Make Conservation Tax Incentives Permanent

December 9, 2014

ACT NOW to Help Make Permanent Tax Incentives for Conservation Easements.

There is growing hope today on Capitol Hill that H.R. 5806, which focuses exclusively on charity items and would make tax incentives for donated conservation easements PERMANENT, can yet be enacted before Congress goes home on Thursday December 11th. For the fourth time in recent history, enhanced tax incentives for conservation easements have expired making it very difficult to incentivize land owners to conserve their working agricultural lands. However, the house and the senate are trying to work out an immediate deal to bring this important tax legislation to a vote. But they need to hear from YOU!

Please call your U.S. House Representative and Senator Cornyn NOW at (202) 224-3121 (the Congressional switchboard will connect you based on zip code or you can look up the direct line for your Representative at http://www.house.gov and Senator at http://www.senate.gov ) and ask them to make these enhanced incentives PERMANENT by supporting the bipartisan charitable tax incentives package HR 5806! We are in particular need of Democratic support.

Please Act before COB Today December 9, 2014.

Primary Message to Congress: Texas is losing working agricultural lands and wildlife habitat at one of the fastest rates in the country. Making permanent the enhanced tax incentives for conservation easements would help conserve working farms, ranches and wildlife habitat before they are lost forever. These lands are the foundation of our economy and life as we know it providing food, water and clean air.

What is at Stake?

  • The average age of today’s farmer or rancher is 58. 50% of those between 58 and 64 years old don’t have an estate plan. The No.1 reason for rural land loss = estate taxes. Unless something is done, we will see a massive turnover in land ownership and fragmentation in the next 10-15 years.
  • 94% of rural land in Texas is in farms and ranches. When it does rain – that rain falls on private lands. Financial incentives will help farming and ranching families to keep stewarding our precious natural resources… like water.

Here in Texas the impact of making the enhanced tax incentives permanent means conservation easements will become more financially viable for a wider group of farmers and ranchers.

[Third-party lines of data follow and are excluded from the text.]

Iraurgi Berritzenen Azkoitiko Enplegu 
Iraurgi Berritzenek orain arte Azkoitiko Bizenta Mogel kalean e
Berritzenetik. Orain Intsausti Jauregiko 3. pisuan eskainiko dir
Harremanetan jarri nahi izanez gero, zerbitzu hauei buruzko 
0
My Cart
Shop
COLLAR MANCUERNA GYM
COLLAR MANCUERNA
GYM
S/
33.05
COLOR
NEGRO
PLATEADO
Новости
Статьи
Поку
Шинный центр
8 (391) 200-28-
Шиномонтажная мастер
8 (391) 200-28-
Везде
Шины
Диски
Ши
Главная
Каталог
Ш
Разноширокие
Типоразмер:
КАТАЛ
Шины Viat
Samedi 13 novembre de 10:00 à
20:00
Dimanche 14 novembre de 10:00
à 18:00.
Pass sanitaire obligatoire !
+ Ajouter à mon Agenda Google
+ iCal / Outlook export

It is important to note that conserving working agricultural lands is the most cost-effective and easy to implement long-term water security strategy.

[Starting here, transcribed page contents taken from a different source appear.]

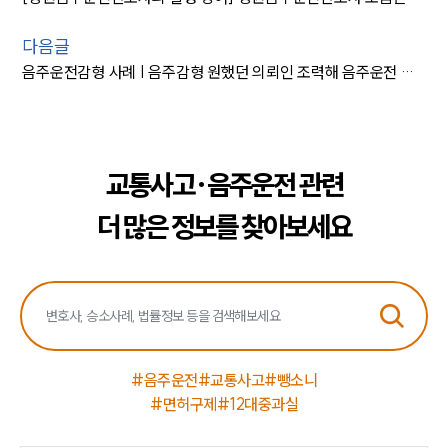
다음글
음주운전감형 사례 | 음주감형 원했던 의뢰인 조력해 음주운전 벌금형 선고
교통사고·음주운전 관련
더 많은 정보를 찾아보세요
#음주운전
#교통사고
#뺑소니
#면허구제
#12대중과실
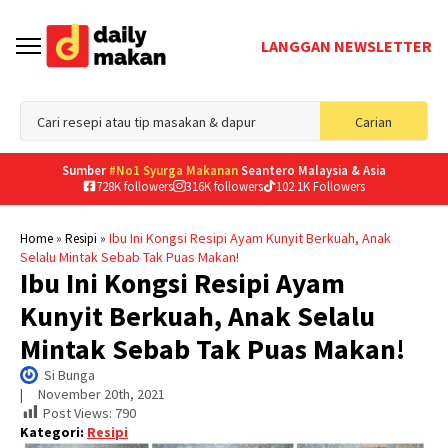
LANGGAN NEWSLETTER
Sea
Carian
for
Sumber
#No1 Syurga Makanan
Seantero Malaysia & Asia
728K followers
316K followers
102.1K Followers
»
»
Ibu Ini Kongsi Resipi Ayam Kunyit Berkuah, Anak
Home
Resipi
Selalu Mintak Sebab Tak Puas Makan!
Ibu Ini Kongsi Resipi Ayam
Kunyit Berkuah, Anak Selalu
Mintak Sebab Tak Puas Makan!
Si Bunga
|     
November 20th, 2021
Post Views:
790
Kategori:
Resipi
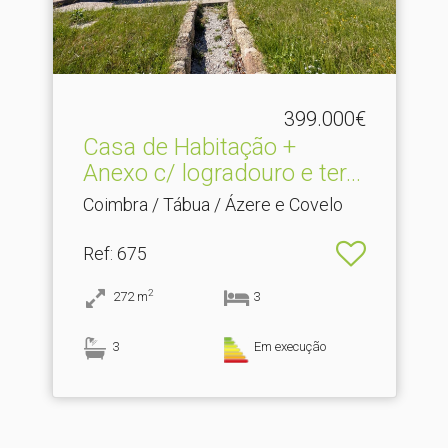
399.000€
Casa de Habitação +
Anexo c/ logradouro e ter.​..
Coimbra / Tábua / Ázere e Covelo
Ref
: 675
2
272
m
3
3
Em execução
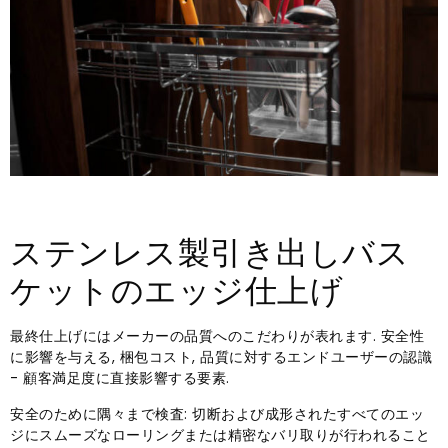
ステンレス製引き出しバス
ケットのエッジ仕上げ
最終仕上げにはメーカーの品質へのこだわりが表れます. 安全性
に影響を与える, 梱包コスト, 品質に対するエンドユーザーの認識
- 顧客満足度に直接影響する要素.
安全のために隅々まで検査: 切断および成形されたすべてのエッ
ジにスムーズなローリングまたは精密なバリ取りが行われること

A donated conservation easement is a voluntary tool that reduces the value of the land and provides tax incentives that make it possible for families to protect, conserve and pass on their working agricultural lands to future generations while conserving precious natural resource that benefit all of us.

The Enhanced Tax Incentives Need to be Permanent

In years where the enhanced tax incentives have not been available, land conservation has occurred at a much slower rate simply because it was not financially viable for many landowners who would otherwise be interested in a conservation easement to do so. A survey by the Land Trust Alliance shows that this incentive helped the nation’s 1,700 land trusts increase the pace of conservation by a third – to over a million acres a year. Such easements are cost-effective and voluntary, and the enhanced deduction makes it possible for modest-income farmers, ranchers and other property owners to make such gifts.

Texas farmers and ranchers who might have otherwise preferred to have kept their land in production and pass it on to their children, have found themselves at the mercy of rising land values and punitive estate taxes which often forces families to sell the very thing that has been the foundation of their income and family legacy. Without these large tracts of working agricultural lands and thoughtful stewards to manage these critical natural resources, the sustainability of our future is in jeopardy.

Long-used by environmental groups, the conservation easement has recently been used with success to conserve working farms, ranches and wildlife habitat. The Partnership of Rangeland Trusts, an association of cattlemen’s land trusts, today has 2 million acres of working ranches and farms under conservation easement, much of which has occurred under temporary enhanced tax incentives that were originally put in place in 2006.

Unfortunately, this provision has expired for the fourth time in recent history. If Congress fails to act, landowners may be forced to sell off treasured lands rather than keep them in the family. Up until now, these important revisions to the tax code have been repeatedly extended on a short-term, often erratic basis that limits their impact, as donors cannot consistently rely on the certainty of receiving tax benefits for their generous donations. This erratic extension cycle hinders tax planning for families and results in the deferment or outright loss of conservation easement donations on important working lands.